Family of man (64) beaten to death with bat tell of horror

Matthew Cummins. Photograph: James Flynn/APX
Matthew Cummins. Photograph: James Flynn/APX

Eoin Reynolds

The family of a 64-year-old man who was murdered by three men after they broke into his home has told of their shock and horror at how he died.

Relatives of Thomas 'Toddy' Dooley spoke out yesterday as the three men convicted of his murder were all handed life sentences for the crime.

James Davy arriving at Tullamore District Court. Photograph: James Flynn/APX
James Davy arriving at Tullamore District Court. Photograph: James Flynn/APX

In a statement to the Central Criminal Court, the victim's four sisters, Catherine Darby, Cora McAuley, Ann Fennessy and Rose Murphy, niece Denise Murphy and nephews John and William Murphy said they were "horrified and shocked at the cruel and heartless way" he was brutally taken from them and his family "never got the chance to say goodbye".

They said no family should go through what they suffered and that they hoped for justice. The brief statement concluded: "We hope his death was not in vain."

Matthew Cummins (22), of Churchview Heights, Edenderry, Co Offaly, was convicted of Mr Dooley's murder in his Edenderry home on August 5 last. His co-accused, Seán Davy (22), of Clonmullen Drive, Edenderry, and James Davy (25), of Thornhill Meadows, Celbridge, Co Kildare, were convicted on August 4.

The trial heard that Mr Dooley suffered eight blows to the head with a baseball bat that smashed his skull and disfigured his face.

Seán Davy arriving at Tullamore District Court. Photograph: James Flynn/APX
Seán Davy arriving at Tullamore District Court. Photograph: James Flynn/APX

The trial was told that the three men had been drinking heavily on the night of the killing.

They were kicked out of a house party and made their way to a local 24-hour garage, where they got cups and a mixer for a bottle of vodka. Then they made the decision to go to Toddy Dooley's house.

Matthew Cummins had been in the house before and knew the 64-year-old.

Cummins climbed in a window and then opened another window to let the other two in. Mr Dooley was used to having young visitors at irregular hours and it appears he did not object.

He sat down in his armchair, opened a can of Budweiser and drank with the intruders.

The three gave different accounts of what happened next.

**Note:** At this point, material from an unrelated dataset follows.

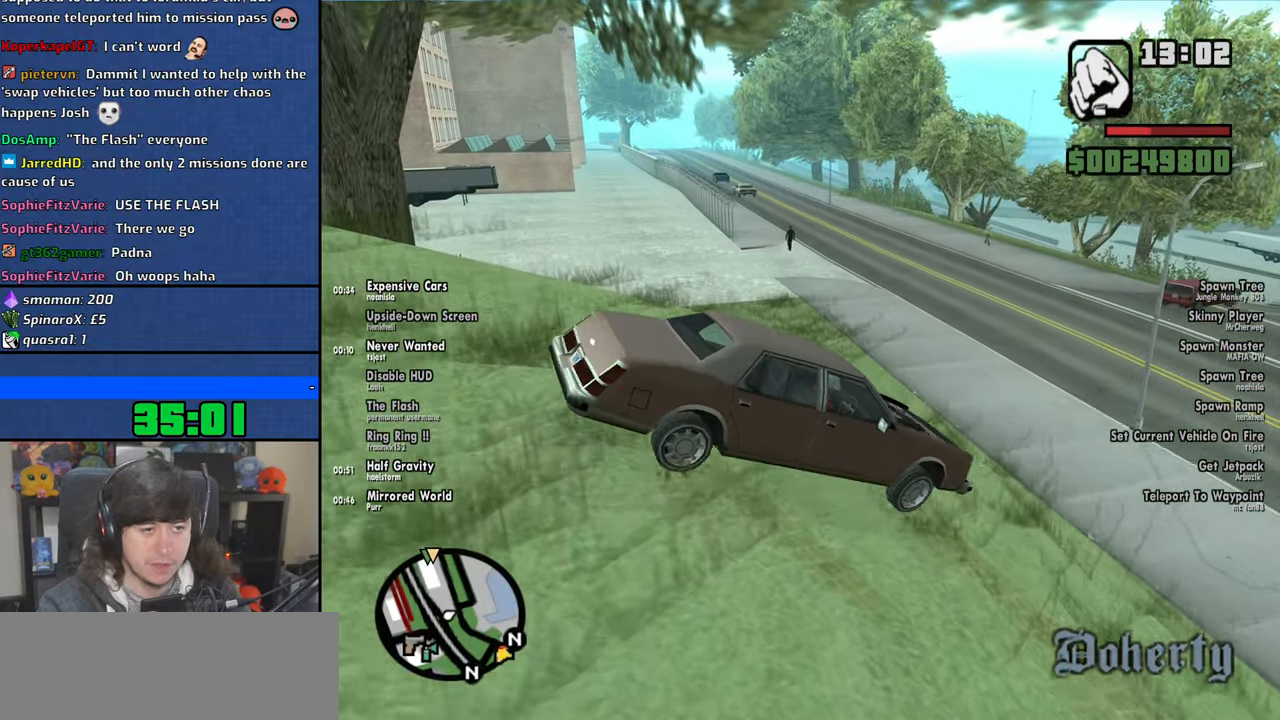
{"keys": ["w"], "mouse": [], "events": [[250, "a", "down"], [483, "a", "up"]]}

Matthew Cummins claimed that "out of the blue" Seán Davy walked up behind the 64-year-old and beat him on the head with the bat, before coming around the armchair to continue the beating from the front.

Seán Davy claimed that James Davy was responsible for most of the blows and that he himself struck Mr Dooley once, but "not full force". James Davy denied laying a hand on Mr Dooley, saying that Seán Davy beat him with the bat and Matthew Cummins kicked Mr Dooley but not with much force. None of the three took responsibility for the attempts to set Mr Dooley's clothes and armchair on fire.

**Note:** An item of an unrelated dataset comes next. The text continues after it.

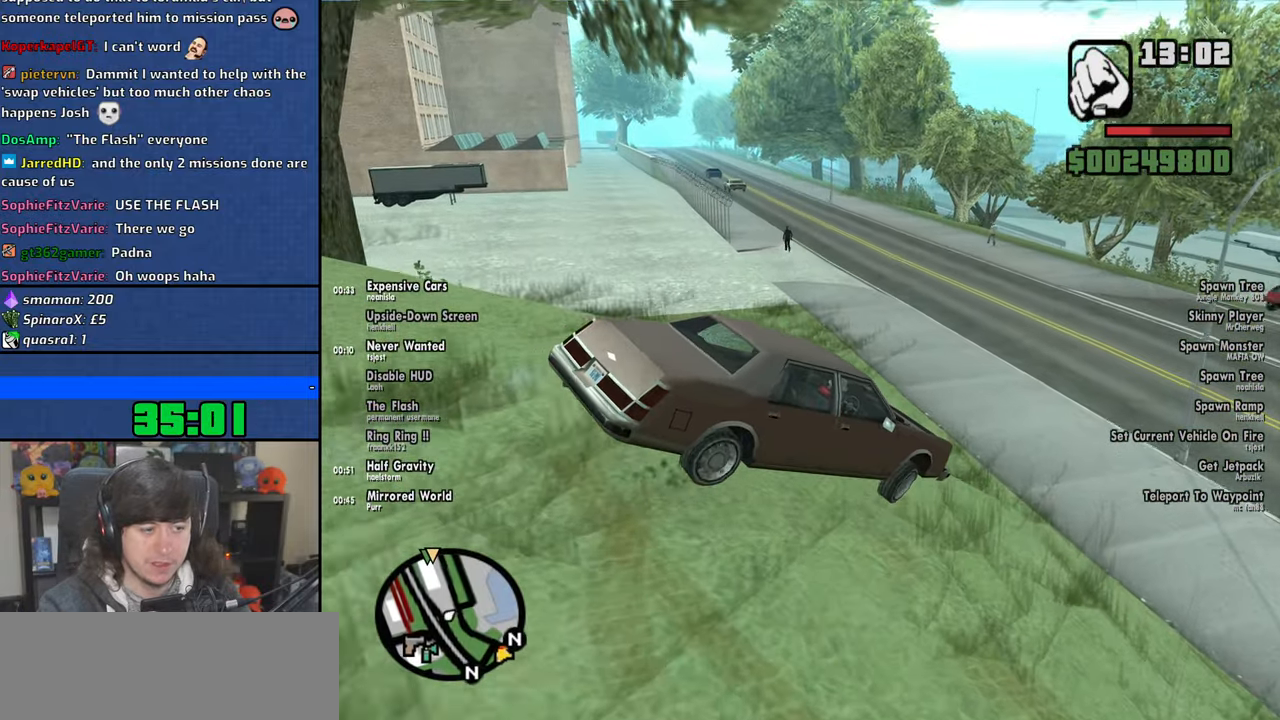
{"keys": ["a", "w"], "mouse": [], "events": [[100, "a", "down"]]}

Detective Garda Joseph Bradley told the court that all three men had previous convictions.

Matthew Cummins, he said, had 69 convictions, dating back to August 2008.

Seán Davy had seven previous convictions, including for assault and burglary, while James Davy had 21, including motoring offences and criminal damage.

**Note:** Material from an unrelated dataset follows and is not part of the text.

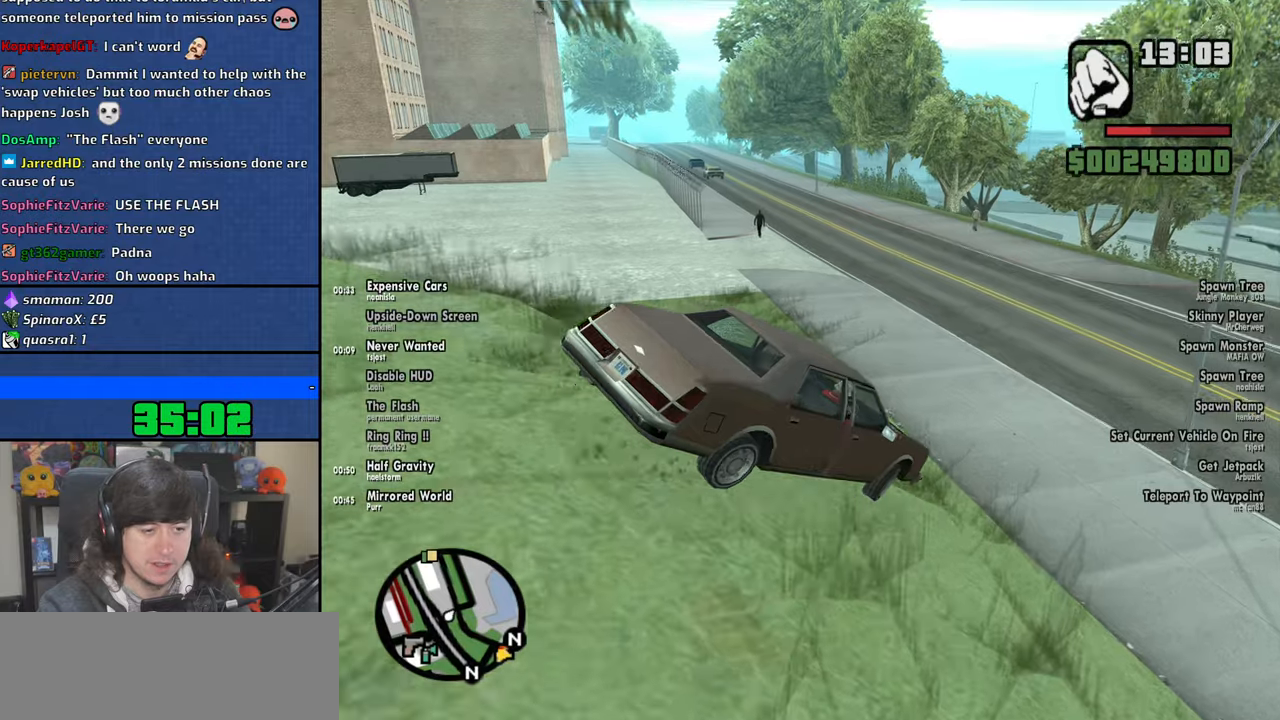
{"keys": ["d", "w"], "mouse": [], "events": [[350, "a", "up"], [433, "d", "down"]]}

Before sentencing, Ms Justice Margaret Heneghan said the murder was a "brutal, motiveless attack on this defenceless elderly man".

She first asked Cummins to stand up and sentenced him to the mandatory sentence of life imprisonment. The judge then called Seán Davy and lastly James Davy, on whom she imposed the same sentence.

She backdated all three sentences to take into account time spent in custody awaiting trial since November 24, 2014, when they were first charged.